## [Your assignment]
Return only the lines of the data below from the line with "mug: present [180,342,214,380]" up to and including the line with "wall art: present", exactly as written, with the pictures omitted.
(Listed entries begins)
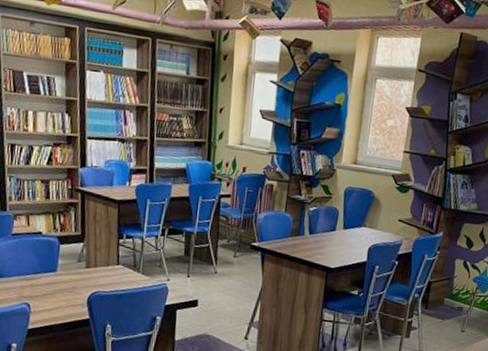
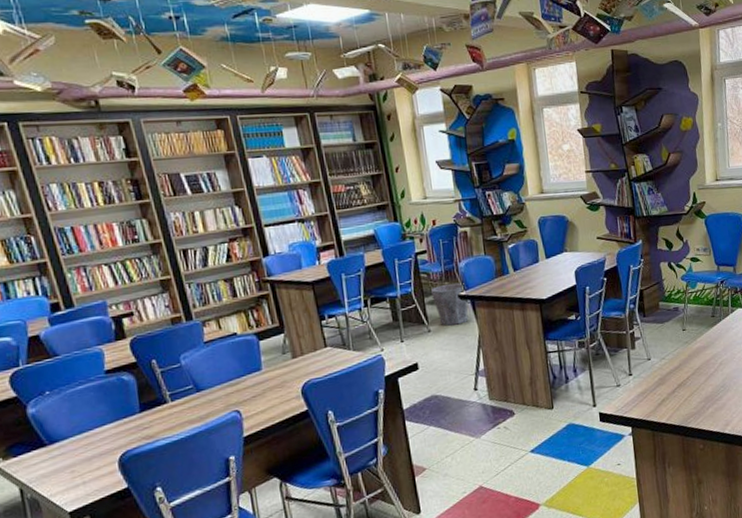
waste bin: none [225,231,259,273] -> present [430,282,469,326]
(Listed entries ends)
(Listed entries begins)
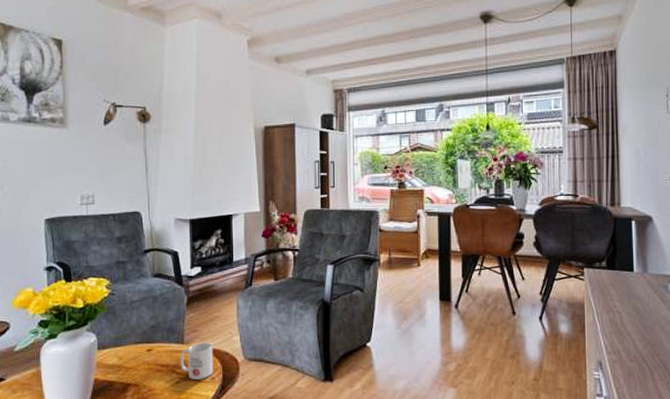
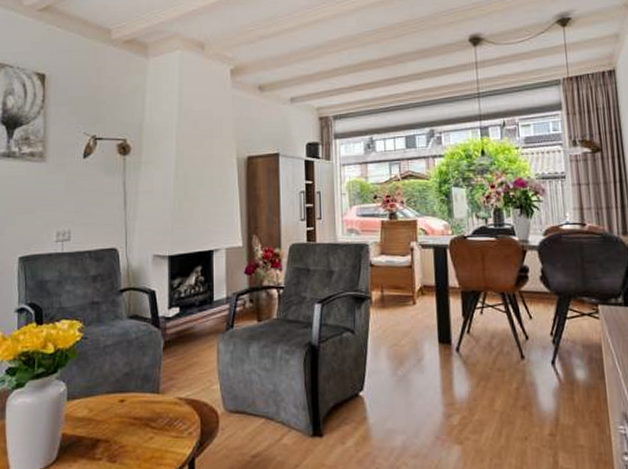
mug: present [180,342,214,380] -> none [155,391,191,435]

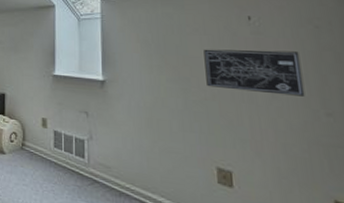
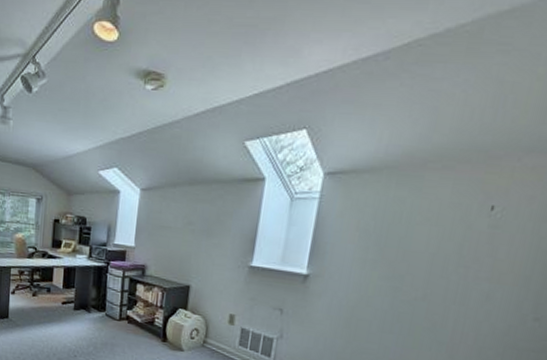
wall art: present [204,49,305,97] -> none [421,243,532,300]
(Listed entries ends)
## [Response]
mug: present [180,342,214,380] -> none [155,391,191,435]

wall art: present [204,49,305,97] -> none [421,243,532,300]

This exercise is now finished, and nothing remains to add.